L’ideazione di un sistema pratico per il trattamento dell’acqua e per il recupero del lievito, che potrebbe quindi essere separato dal piombo per il riutilizzo, è la fase successiva della ricerca cui il team sta lavorando. Lo stesso processo, tra l’altro, potrebbe anche essere utilizzato per rimuovere altri metalli pesanti, come cadmio e rame, anche se per questo serviranno ulteriori ricerche per quantificare i tassi effettivi per tali processi, affermano i ricercatori.
I risultati del progetto sono stati pubblicati sulla rivista Nature Communications Earth and Environment.
In Australia, invece, pool di ricercatori stanno unendo le loro forze per porre rimedio agli indistruttibili e pericolosi PFAS (sostanze perfluoroachiliche) che si diffondono particolarmente con l’impiego delle schiume antincendio.
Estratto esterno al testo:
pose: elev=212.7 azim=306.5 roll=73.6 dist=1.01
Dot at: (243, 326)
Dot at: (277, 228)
Ora un team di scienziati ha scoperto che alcune piante autoctone australiane possono ridurre in modo significativo il volume di questi inquinanti e con la loro presenza possono contribuire ad avere ambienti più sani per tutti. Si tratta di semplici giunchi delle specie Phragmites australis, Baumea articulata e Juncus kraussii.
In particolare, è emerso che la Phragmites australis è stata in grado di rimuovere i contaminanti PFAS legacy del 42-53% dalle acque superficiali contaminate (livello: 10 µg/L).
Il progetto ha utilizzato le piattaforme galleggianti costruite per la crescita idroponica delle piante.
Questo il commento di John Award ricercatore della Uninversity of Soouth Australia e del CSIRO: “Le piattaforme possono essere facilmente installate negli ambienti urbani esistenti, come bacini di contenimento e bacini di ritenzione, rendendoli altamente manovrabili e adattabili ai corsi d’acqua locali. Inoltre, questo sistema di trattamento dell’acqua non richiede il pompaggio o l’aggiunta continua di sostanze chimiche ed è un sistema di bonifica molto economico per la rimozione del PFAS.”
Il sistema al momento è stato sperimentato in laboratorio ma presto verrà testato in condizioni naturali.
L’immagine è relativa al progetto di ricerca australiano.